Coup de tonnerre sur l'indemnisation du licenciement sans cause réelle et sérieuse du salarié, puisque la matière a été profondément remaniée avec les ordonnances de 2017 et son ordonnance n°2017-1387 du 22 septembre 2017 instaurant un barême pour l'indemnisation du salarié dont le licenciement est jugé injustifié devant les tribunaux.

 

Pour ne pas faire languir trop le lecteur nous exposerons d'emblée les nouvelles règles (I) avant de faire un état des lieux du droit applicable avant en matière d'indemnisation du licenciement injustifié ou irrégulier (II).

 

I – Indemnisation du salarié irrégulièrement licencié actuellement

 

En matière d'indemnisation, la distinction entre les irrégularités de procédure (A) et l'absence de cause réelle et sérieuse est toujours pertinente (B).

 

A – Indemnisation des irrégularités de procédure

 

Les conditions d'effectif et d'ancienneté ne sont plus pertinentes pour ce qui est de l'indemnisation des irrégularités de procédure. Faire le cas à part d'une personne avec une ancienneté de moins de deux ans ou dans une entreprise à l'effectif de moins de onze salariés et dont le licenciement ne respecte pas les règles de procédure ou est irrégulier, semble désuet.

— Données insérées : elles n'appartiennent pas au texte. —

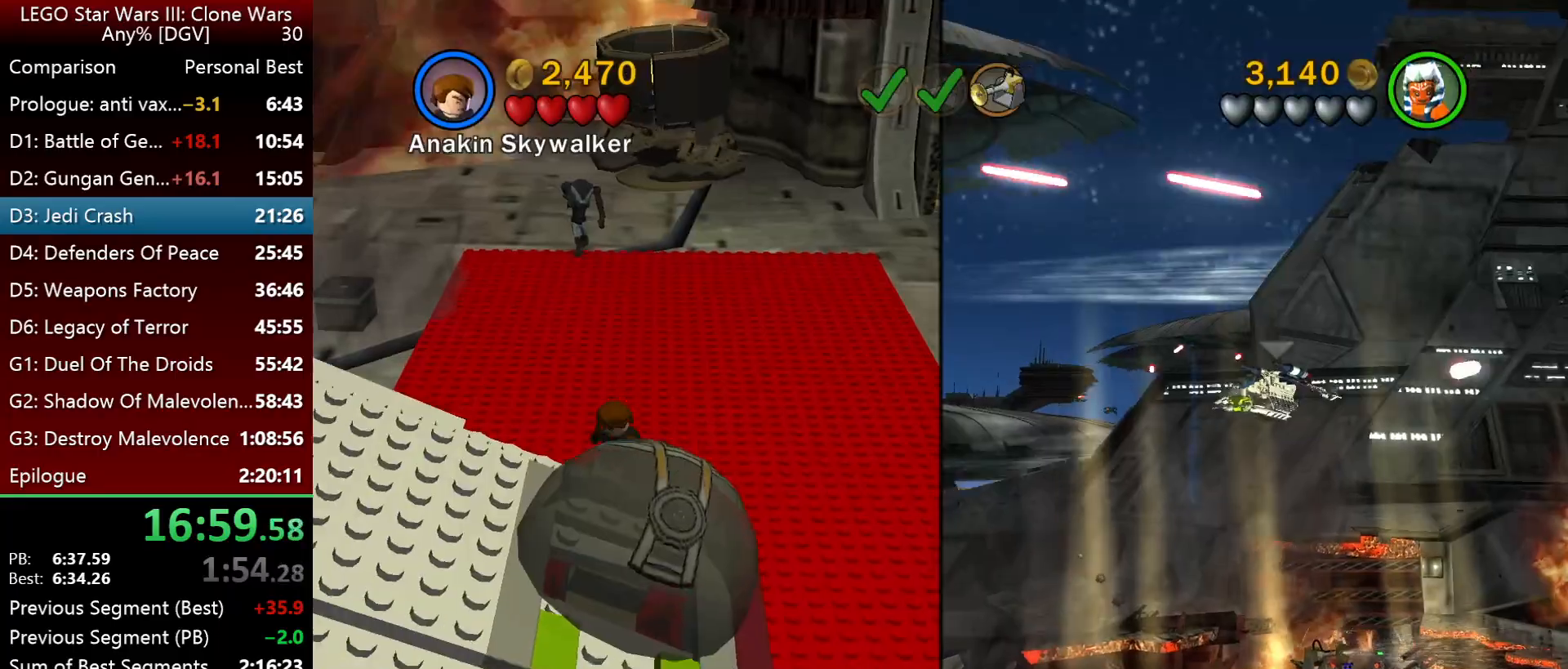
{"keys": [], "events": [[50, "f2", "down"], [117, "f2", "up"], [217, "f2", "down"], [300, "f2", "up"], [400, "f2", "down"], [467, "f2", "up"]]}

Au titre de l'article L.1235-2 du code du travail le salarié qui subit un manquement aux règles de procédure de licenciement (entretien, assistance par un conseiller du salarié) peut se voir accorder par le juge « une indemnité qui ne peut être supérieure à un mois de salaire ». Exit donc la distinction entre les salariés selon leur ancienneté et l'effectif de l'entreprise.

L'article aussi prévoit que la sanction maximale de un mois s'applique en cas de violation d'une procédure conventionnelle ou statutaire de consultation préalable au licenciement, ce qui rompt avec la jurisprudence ancienne en la matière qui privait le licenciement de cause réelle et sérieuse.

 

Il est nécessaire de dire que les parties peuvent s'accorder sur une indemnisation forfaitaire lors d'une phase de conciliation.

Devant le juge, désormais, il n'est plus possible de demander l'accomplissement forcé de la procédure (jamais appliqué en pratique), pas plus qu'il n'est possible d'obtenir une réintégration forcée devant le juge des référés.

 

Il faut distinguer les irrégularités de procédure de l'absence des motifs énoncés dans la lettre de licenciement, qui a fait l'objet de réformes, et dont il faudra parler dans un article ultérieur.

 

Rappelons enfin que la règle selon laquelle le fond absorbe la forme est toujours de rigueur, à la lecture de l'article L.1235-2 qui précise bien que les règles s'appliquent lorsque le licenciement intervient pour « une cause réelle et sérieuse ». C'est bien que l'article ne s'applique pas lorsque le licenciement n'a pas de cause réelle et sérieuse et qu'en pareille hypothèse, ce sont les règles sur le licenciement sans cause réelle et sérieuse qui s'appliquent (article L.1235-3 et suiv.)

 

La règle est donc simplifiée ce qui n'est pas le cas du licenciement sans cause réelle et sérieuse, dont les règles d'indemnisation sont profondément différentes d'avant.

 

B – L'encadrement de l'indemnisation du licenciement sans cause réelle et sérieuse

 

L'ordonnance n°2017-1387 du 22 septembre 2017 a profondément réformé les dispositions applicables. Il n'est d'abord plus possible pour le juge d'entrevoir la réintégration en cas de licenciement sans cause réelle et sérieuse.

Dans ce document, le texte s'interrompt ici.